Deadline for submissions of proposals: April 15, 2019

The University of Cape Town Centre for Theatre, Dance and Performance Studies & the Institute for the Creative Arts hosts CONFLUENCES 10 Dance, (e)merge, Theatre in Cape Town, South Africa from August 29 to 31, 2019.

Submissions of proposals are invited.

Acclaimed NYU professor of Performance Studies, André Lepecki will present the keynote address.

The Centre for Theatre, Dance and Performance Studies at UCT has evolved out of a merger between the School of Dance and Department of Drama in 2018. Many universities and colleges also negotiate the disciplinary and interdisciplinary connections of the study of Dance, Theatre and Performance.

Dr Gerard M Samuel, Senior Lecturer and Head of Dance Section explains: “This 10th anniversary conference will allow for a deepening conversation and theorisation of such praxis and experiences in all our teaching, research and socially responsive contexts. The Centre is engaged in an ongoing process of reimagining what a study of performance in a contemporary, African university might involve. As we are challenged to strip away old and colonial habits in terms of body, question the issues of such erasure and replacement, what are some of the new directions in choreographic practices and contexts of dance teaching when one of the central concerns of Performance Studies discourse is culturally framed bodies?

“Our critical enquiry for this conference centres on the continuing call for decolonisation and decanonisation in varied educational contexts and what this all might mean for dance in and from the global South. We want to relook at earlier debates around dance as an embodied practice to understand shifts in complex interstices of gendered bodies, classical dance and its negotiations with e.g. pedestrian movement and innovations of the twenty-first century.”

Some of the key research areas Confluences 10 will begin to address.

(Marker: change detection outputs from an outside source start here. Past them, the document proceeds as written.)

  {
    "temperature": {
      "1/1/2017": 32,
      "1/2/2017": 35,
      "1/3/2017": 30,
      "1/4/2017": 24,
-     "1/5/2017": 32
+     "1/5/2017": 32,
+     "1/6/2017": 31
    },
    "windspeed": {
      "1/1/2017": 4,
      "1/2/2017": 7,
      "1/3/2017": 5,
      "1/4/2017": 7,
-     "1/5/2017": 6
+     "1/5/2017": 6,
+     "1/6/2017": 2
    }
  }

-How has Dance and the study of physical performance been academised in your institution?
-What is the inter disciplinary relationship between Dance, Theatre and Performance Studies and how is it being negotiated?
-What does it mean to decolonise Dance/ physical performance in 2019? How do we translate the theory of decolonisation into a praxis in the classroom?
-How has the inclusion of other dancing bodies begun to shift an understanding of the politics of movement?
-How do the transdisciplinary approaches in performance make visible new pedagogies of hope in Freirian terms?
-Why is a relook at Dance and physical performance as an 'agent of change' still important to discuss?
-What role should a theatre and dance archive play in the development of post-colonial curriculum?  Whose dance knowledge is being produced (and consumed)?
-What is the impact of new technology and social media incorporating physical performance on traditional performances and teaching spaces?
-Why is a differentiation of the role of the artist in residence and professor of Performance Studies an imperative in a tertiary institution?

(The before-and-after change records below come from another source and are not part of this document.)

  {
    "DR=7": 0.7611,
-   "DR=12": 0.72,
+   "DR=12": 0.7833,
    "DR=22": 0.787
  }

Samuels continues: “We invite the submission of proposals which could be in a range of formats (including papers, posters, workshops, masterclass, performances). Your proposal must include a brief rationale and abstract (max 250 words) of your intended contribution. Please provide us with your name, institutional affiliation, email address and contact details. Your proposal should outline whether you intend to make a joint presentation (max. 30 mins) or individual paper (max. 20 mins) or workshop or performative experience (max. 60 mins). We will endeavour, as far as possible, not to run papers concurrently in the conference programme.”

Send your proposal(s) in MS Word to http://www.ctdps.uct.ac.za/CTDPS/Confluences

All proposals will be reviewed by the Conference Committee and feedback provided to applicants by May 20 2019.